Born in Balta, Ukraine in 1909 and raised in Pennsylvania, Zellig Sabbettai Harris was an achiever from the start. Of his own volition, he moved to Palestine at 13 where he labored on a kibbutz, then returned to earn a doctoral degree in Oriental Studies from the University of Pennsylvania.
Harris was known for the seminal role he played in the development of computational, or mathematical, linguistics, a field concerned with the rule-based modeling of natural language from a computational perspective. Or in normal person terms: the branch of linguistics that uses computer science analyze and synthesize language and speech. A real-world application: programs that help translate text into speech for the blind.

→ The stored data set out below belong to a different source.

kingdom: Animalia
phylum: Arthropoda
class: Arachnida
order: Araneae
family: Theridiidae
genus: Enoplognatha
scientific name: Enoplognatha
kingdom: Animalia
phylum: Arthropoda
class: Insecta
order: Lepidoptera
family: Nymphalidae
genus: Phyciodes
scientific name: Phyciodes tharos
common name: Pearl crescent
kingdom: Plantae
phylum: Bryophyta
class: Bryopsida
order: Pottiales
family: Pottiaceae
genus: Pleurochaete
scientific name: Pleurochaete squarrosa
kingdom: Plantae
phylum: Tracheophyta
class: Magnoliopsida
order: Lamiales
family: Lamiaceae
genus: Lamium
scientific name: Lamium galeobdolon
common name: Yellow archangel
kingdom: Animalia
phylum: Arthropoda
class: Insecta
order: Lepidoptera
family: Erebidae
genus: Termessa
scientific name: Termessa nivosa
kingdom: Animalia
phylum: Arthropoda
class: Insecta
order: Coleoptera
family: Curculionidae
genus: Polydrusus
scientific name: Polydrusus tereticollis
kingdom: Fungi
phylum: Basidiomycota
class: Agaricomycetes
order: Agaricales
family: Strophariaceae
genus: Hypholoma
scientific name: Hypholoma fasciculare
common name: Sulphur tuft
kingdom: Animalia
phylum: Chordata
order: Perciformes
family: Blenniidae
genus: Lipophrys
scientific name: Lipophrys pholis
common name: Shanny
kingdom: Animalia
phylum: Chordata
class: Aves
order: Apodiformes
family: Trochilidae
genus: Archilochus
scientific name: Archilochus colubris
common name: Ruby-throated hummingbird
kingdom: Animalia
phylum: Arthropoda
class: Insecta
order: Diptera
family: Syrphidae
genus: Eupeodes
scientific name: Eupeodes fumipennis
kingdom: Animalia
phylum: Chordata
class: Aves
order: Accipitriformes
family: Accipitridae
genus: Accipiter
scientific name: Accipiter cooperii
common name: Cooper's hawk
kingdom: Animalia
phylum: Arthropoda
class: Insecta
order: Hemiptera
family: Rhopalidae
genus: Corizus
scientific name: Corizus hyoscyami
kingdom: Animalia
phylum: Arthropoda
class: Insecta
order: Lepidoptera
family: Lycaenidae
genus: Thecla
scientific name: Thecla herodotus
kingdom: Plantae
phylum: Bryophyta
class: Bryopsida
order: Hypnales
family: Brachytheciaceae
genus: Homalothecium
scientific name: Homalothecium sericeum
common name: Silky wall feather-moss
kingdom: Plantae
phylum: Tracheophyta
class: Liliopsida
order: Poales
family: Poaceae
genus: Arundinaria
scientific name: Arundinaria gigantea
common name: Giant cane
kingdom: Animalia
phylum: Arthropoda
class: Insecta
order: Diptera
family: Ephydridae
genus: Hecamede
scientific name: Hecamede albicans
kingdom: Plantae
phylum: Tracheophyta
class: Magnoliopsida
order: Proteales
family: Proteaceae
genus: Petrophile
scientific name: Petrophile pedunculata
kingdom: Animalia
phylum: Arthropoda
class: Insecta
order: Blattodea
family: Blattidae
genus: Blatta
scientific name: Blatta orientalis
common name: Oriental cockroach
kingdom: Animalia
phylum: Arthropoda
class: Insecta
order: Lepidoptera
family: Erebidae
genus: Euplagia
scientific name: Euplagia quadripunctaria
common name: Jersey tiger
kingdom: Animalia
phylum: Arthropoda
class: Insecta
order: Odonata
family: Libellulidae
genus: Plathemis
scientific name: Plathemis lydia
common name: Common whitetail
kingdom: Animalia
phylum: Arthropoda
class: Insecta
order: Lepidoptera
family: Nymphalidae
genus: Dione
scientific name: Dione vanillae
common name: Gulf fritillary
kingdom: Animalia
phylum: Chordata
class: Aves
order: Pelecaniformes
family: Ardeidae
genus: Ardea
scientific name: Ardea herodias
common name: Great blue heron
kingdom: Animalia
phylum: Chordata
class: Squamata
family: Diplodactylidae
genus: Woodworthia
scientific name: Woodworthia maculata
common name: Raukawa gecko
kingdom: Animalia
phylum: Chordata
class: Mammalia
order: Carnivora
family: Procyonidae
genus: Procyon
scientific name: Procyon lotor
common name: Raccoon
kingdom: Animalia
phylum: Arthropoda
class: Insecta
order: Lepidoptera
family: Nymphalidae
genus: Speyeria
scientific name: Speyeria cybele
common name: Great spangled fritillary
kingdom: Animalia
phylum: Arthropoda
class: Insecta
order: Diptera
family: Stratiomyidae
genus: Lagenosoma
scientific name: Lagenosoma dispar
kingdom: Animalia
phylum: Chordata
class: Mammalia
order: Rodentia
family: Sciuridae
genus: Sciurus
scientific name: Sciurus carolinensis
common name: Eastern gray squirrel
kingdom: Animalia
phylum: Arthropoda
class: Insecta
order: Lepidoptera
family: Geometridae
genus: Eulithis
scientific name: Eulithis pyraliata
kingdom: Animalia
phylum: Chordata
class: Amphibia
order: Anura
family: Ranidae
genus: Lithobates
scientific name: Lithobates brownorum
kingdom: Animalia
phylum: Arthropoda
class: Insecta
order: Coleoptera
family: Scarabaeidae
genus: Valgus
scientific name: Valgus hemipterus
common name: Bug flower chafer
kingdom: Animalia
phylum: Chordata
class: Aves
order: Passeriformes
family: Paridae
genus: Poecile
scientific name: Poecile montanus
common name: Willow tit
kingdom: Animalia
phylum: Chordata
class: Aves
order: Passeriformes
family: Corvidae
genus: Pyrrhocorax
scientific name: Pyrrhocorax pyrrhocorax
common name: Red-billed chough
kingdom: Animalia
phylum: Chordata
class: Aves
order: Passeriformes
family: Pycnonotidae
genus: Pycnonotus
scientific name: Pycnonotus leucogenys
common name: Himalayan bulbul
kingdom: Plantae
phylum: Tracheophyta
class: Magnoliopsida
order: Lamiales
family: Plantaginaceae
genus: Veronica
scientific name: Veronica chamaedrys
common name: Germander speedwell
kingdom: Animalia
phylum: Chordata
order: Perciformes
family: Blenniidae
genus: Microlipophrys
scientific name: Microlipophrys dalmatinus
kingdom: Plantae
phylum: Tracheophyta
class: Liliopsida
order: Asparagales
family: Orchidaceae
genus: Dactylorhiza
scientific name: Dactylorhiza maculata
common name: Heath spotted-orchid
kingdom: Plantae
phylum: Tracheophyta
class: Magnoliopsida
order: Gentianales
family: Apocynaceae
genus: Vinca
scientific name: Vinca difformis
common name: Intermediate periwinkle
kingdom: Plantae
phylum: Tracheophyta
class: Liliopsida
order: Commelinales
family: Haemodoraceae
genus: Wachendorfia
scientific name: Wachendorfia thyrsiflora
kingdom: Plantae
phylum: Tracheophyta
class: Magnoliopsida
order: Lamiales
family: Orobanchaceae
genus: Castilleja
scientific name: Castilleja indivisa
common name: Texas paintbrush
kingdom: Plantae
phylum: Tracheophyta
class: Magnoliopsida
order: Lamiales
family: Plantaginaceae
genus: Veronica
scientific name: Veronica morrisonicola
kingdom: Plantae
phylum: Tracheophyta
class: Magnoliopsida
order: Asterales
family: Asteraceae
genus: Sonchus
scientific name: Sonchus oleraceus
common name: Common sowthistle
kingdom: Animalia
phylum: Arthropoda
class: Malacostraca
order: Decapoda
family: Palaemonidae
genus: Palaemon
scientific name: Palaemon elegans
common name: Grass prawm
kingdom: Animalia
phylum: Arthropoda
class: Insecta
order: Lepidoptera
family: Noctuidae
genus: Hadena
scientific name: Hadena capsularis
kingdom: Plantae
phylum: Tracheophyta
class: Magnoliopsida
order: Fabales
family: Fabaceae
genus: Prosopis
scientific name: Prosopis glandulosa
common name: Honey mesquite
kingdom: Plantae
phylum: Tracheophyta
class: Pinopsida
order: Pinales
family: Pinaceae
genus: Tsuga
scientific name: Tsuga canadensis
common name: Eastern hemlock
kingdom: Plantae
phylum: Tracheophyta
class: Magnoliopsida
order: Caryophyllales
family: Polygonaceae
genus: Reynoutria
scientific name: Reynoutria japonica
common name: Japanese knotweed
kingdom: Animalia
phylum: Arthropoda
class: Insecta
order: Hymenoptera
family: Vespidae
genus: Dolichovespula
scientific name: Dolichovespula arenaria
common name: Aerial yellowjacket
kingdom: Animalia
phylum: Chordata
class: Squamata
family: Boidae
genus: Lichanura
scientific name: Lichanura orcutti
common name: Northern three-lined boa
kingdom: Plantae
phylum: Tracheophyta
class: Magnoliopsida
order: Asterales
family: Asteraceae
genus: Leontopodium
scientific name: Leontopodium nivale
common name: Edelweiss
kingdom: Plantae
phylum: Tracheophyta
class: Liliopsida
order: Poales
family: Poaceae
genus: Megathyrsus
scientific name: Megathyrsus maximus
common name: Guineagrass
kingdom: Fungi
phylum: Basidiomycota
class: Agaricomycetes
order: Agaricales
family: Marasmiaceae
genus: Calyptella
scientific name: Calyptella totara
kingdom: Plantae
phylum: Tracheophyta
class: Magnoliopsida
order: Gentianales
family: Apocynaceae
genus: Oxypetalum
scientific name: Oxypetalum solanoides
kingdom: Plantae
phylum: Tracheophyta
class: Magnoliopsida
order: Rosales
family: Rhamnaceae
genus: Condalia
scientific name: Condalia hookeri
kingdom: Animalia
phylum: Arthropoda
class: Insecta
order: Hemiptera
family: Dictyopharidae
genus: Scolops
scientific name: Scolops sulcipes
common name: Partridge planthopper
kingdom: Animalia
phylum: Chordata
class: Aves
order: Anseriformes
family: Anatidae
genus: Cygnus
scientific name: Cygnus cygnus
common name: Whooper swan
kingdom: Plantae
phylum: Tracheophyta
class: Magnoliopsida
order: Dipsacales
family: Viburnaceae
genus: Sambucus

And though the name might be unfamiliar, Harris’ work infiltrated the mainstream: in the 1940s he counted the politically controversial linguist Noam Chomsky among his students. And in 1948 he, along with Albert Einstein and other prominent intellectuals, published a letter in the New York Times decrying support for Fascist political elements in Israel.
In 1941, Harris married Bruria Kaufman, an Israeli theoretical physicist who worked for a time as Einstein’s personal assistant and, more important, contributed to his general theory of relativity. Talk about a power couple. The two geniuses adopted their daughter, Tamar, from Kibbutz Mishmar Ha’Emek. They settled in Pennsylvania, where Harris taught until he died in his sleep in 1992 at the age of 82.